Some might read Bush’s inclination to fly to Rome as a transparent attempt to court Catholics, a constituency in the cross hairs of strategists seeking to expand the Republican electoral base.

But for all the praise the president has lavished on Pope John Paul II in recent days, the relationship between the two men and their politics was tense and complex. And for all the attention paid to the role of social conservatives in Republican politics, the “Catholic vote” is still up for grabs.

“Both the pope and the president have indeed had an impact on socially conservative Catholics becoming more Republican,” said Mark J. Rozell, an expert on religion and politics at George Mason University outside Washington. “But the non-churchgoing or occasionally churchgoing still don’t identify with the Republican Party.”

In his comments after the pope’s death, Bush emphasized the pontiff’s support for the “culture of life” — a phrase the president borrowed from the pope and uses to refer broadly to specific positions on abortion, euthanasia and marriage.

But the president made no mention of other issues on which he and the pope disagreed: the decision to go to war in Iraq, the death penalty and the West’s responsibility, in the pope’s view, to curb rampant consumerism and combat global poverty.

A few thoughts:

• George Bush is not running for the presidency again, and it won’t be much longer before his name is preceded by “lame duck.”

• Does anyone think many Catholics would be more inclined to support Social Security reform, or the war in Iraq, simply because President Bush attends the pope’s funeral?

Of course Bush’s relationship with John Paul II was tense and complex. Given the pope’s widely known convictions about abortion, is it possible to imagine that his differences with President Clinton made for hours of hilarity and backslapping?

• Is George Bush now on record as supporting rampant consumerism or rejecting the West’s role in combating global poverty?

Reynolds includes some helpful distinctions from John C. Green, the University of Akron’s always insightful researcher on religion and politics:

“Catholics haven’t become more conservative,” said the University of Akron’s Green. “They have pretty much the same views as they had in the past. The difference is that more traditionalist Catholics have connected their views to their vote, which meant they voted more Republican.”

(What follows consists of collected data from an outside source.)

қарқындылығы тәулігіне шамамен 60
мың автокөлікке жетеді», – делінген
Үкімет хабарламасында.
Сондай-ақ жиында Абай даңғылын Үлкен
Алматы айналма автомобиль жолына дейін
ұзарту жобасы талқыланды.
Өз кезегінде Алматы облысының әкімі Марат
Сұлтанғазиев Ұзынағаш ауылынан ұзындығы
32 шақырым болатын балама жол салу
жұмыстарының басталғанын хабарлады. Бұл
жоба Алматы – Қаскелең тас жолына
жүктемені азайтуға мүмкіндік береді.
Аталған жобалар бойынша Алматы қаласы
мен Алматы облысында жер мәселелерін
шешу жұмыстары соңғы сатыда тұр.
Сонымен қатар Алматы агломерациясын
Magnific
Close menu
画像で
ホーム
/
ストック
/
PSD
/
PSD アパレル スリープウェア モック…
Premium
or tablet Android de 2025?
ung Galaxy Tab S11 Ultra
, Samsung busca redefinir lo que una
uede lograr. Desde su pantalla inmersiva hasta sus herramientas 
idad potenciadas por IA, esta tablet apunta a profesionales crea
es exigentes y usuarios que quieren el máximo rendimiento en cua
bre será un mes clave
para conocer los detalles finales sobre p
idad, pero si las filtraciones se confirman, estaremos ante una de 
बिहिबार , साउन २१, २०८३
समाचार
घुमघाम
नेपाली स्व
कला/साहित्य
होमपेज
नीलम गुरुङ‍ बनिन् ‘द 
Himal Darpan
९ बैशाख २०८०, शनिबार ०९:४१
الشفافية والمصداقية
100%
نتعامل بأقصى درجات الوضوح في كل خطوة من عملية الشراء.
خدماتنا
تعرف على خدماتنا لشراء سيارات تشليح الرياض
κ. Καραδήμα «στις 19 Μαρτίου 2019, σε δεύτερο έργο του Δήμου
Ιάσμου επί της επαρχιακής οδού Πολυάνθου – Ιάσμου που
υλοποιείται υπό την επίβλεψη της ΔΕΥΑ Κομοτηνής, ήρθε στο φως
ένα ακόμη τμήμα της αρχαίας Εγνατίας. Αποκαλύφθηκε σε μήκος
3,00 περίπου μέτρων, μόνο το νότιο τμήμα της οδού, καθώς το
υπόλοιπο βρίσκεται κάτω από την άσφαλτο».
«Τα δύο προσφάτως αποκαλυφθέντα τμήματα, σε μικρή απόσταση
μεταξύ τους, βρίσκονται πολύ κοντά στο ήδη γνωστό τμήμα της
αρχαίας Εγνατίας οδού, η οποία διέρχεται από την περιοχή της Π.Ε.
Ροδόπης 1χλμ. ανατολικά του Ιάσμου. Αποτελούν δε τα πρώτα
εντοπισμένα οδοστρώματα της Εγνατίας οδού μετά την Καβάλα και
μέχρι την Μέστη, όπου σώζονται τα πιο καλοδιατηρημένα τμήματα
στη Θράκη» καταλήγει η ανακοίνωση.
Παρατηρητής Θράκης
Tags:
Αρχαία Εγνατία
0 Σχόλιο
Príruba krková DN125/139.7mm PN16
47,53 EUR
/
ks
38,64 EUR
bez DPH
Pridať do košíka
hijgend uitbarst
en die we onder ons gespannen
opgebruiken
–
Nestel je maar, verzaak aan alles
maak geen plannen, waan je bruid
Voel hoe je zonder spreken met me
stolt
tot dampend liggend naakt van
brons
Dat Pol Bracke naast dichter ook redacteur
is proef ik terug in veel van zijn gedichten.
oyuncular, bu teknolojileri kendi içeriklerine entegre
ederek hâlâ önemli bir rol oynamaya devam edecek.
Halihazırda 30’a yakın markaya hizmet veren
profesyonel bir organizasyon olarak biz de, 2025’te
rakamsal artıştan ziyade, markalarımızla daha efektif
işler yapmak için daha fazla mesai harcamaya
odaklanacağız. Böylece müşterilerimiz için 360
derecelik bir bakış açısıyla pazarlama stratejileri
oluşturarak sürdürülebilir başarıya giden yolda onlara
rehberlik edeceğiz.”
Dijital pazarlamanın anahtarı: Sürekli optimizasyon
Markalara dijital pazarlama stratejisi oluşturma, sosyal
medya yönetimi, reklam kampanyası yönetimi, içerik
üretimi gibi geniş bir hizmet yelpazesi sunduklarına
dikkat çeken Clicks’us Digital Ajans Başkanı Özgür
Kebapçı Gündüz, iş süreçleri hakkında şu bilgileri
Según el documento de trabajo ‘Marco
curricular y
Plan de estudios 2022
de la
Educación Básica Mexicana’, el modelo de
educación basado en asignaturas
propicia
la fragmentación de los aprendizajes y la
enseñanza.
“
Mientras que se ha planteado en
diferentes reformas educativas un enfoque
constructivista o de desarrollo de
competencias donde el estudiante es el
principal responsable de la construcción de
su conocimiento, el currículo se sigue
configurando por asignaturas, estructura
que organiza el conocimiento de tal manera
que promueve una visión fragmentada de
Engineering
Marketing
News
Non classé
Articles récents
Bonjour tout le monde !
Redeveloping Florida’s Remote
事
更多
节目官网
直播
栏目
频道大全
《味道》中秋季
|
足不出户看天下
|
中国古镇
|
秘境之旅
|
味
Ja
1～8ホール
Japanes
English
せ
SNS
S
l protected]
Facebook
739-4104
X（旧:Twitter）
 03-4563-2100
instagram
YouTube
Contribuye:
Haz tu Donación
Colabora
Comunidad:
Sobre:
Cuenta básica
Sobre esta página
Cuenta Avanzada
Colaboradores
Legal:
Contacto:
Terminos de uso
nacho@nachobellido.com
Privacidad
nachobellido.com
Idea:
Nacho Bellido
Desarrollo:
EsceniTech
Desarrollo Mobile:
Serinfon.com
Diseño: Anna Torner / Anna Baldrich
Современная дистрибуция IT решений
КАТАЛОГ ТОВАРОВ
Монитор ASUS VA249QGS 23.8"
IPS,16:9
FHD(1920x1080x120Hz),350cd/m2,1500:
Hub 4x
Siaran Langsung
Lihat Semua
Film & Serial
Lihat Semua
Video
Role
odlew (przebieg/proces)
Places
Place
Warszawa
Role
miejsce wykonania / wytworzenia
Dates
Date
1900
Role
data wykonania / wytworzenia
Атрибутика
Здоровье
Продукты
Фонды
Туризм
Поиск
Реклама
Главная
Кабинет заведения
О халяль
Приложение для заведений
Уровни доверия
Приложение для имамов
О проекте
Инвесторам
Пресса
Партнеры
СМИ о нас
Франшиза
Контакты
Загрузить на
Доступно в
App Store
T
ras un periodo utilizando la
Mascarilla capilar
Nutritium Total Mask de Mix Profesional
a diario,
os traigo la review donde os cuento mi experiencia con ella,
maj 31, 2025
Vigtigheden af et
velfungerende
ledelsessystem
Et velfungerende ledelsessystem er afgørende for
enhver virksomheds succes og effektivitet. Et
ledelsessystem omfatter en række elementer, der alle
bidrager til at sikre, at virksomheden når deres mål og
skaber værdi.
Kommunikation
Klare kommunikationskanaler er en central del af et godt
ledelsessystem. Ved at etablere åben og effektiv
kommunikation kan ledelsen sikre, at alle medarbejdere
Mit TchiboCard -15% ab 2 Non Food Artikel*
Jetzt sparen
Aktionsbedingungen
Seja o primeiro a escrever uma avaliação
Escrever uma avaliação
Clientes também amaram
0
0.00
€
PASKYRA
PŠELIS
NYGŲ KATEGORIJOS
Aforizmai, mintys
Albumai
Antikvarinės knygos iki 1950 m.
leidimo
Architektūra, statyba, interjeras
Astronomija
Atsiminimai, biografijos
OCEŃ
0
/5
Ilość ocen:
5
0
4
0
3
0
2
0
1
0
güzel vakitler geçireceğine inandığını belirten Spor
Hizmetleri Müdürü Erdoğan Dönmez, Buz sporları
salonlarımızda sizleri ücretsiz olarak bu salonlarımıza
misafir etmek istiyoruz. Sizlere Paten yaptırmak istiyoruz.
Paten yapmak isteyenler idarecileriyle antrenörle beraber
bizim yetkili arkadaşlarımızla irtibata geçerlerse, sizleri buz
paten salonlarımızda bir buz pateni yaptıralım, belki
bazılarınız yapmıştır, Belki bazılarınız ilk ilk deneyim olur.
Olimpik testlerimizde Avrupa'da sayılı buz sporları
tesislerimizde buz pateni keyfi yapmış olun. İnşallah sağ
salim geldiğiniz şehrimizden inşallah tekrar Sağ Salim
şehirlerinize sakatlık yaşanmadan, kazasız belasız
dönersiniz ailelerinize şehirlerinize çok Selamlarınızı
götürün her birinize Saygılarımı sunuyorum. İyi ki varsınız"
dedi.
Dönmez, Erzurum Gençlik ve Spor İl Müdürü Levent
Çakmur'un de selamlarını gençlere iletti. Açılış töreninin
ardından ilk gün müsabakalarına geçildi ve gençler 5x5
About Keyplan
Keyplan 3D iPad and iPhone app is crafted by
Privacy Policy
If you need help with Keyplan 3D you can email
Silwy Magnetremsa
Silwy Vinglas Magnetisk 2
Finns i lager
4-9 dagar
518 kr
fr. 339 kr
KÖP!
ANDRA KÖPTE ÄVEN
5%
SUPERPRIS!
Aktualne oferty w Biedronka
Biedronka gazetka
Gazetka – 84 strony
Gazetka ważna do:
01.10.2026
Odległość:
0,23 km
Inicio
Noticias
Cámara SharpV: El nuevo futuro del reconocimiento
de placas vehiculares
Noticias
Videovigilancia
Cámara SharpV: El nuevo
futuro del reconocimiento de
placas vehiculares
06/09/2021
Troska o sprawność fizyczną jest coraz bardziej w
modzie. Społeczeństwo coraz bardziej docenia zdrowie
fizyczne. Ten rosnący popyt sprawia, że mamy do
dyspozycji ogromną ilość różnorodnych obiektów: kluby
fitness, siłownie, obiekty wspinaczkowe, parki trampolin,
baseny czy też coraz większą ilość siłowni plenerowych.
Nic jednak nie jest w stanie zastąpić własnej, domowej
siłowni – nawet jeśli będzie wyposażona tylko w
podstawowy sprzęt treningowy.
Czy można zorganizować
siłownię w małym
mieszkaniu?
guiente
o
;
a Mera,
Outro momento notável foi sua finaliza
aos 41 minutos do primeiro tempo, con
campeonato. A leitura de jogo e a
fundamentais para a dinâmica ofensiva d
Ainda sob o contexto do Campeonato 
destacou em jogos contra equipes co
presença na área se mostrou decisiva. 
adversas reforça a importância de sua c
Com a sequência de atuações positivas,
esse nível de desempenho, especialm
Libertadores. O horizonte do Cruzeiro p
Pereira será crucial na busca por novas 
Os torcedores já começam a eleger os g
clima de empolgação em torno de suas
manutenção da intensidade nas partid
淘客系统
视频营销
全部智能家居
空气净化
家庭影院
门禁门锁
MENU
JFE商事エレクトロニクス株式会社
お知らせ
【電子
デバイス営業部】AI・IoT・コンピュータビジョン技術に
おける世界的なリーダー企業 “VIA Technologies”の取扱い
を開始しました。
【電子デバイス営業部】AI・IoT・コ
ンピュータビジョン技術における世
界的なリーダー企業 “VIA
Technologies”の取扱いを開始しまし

“Modernist” Catholics, who by some tallies outnumber the traditionalists, remain staunch Democrats and last year voted overwhelmingly for the Democratic presidential candidate, Sen. John F. Kerry of Massachusetts, who is Catholic.

Near the end of her story, Reynolds mentions this poignant detail:

The last time a pope died — Pope John Paul I in September 1978 — Jimmy Carter was president, and there was little suggestion that he should attend the funeral. Instead, he sent his mother, Lillian, to represent the country.

But since then, starting with Carter when John Paul II visited the U.S. in 1979, American presidents have courted the pontiff, perhaps none so assiduously as Bush. But analysts say that such a courtship may hold sway only with the traditional Catholics who most revere the pope.

Here’s another possibility that applies both to Catholics and other Christians: John Paul II’s dynamism made it unthinkable that another president would send his retired mother to a papal funeral — or at least to John Paul’s funeral.

Reynolds mentions in passing that Ronald Reagan was the first president to send an ambassador to the Vatican. She doesn’t mention that the fiercest objections to that appointment came not from traditionalist Catholics or from conservative Republicans, but from the advocates of church-state separation. For that breakthrough, among many others, social conservatives have many reasons to be thankful for John Paul II’s life and legacy.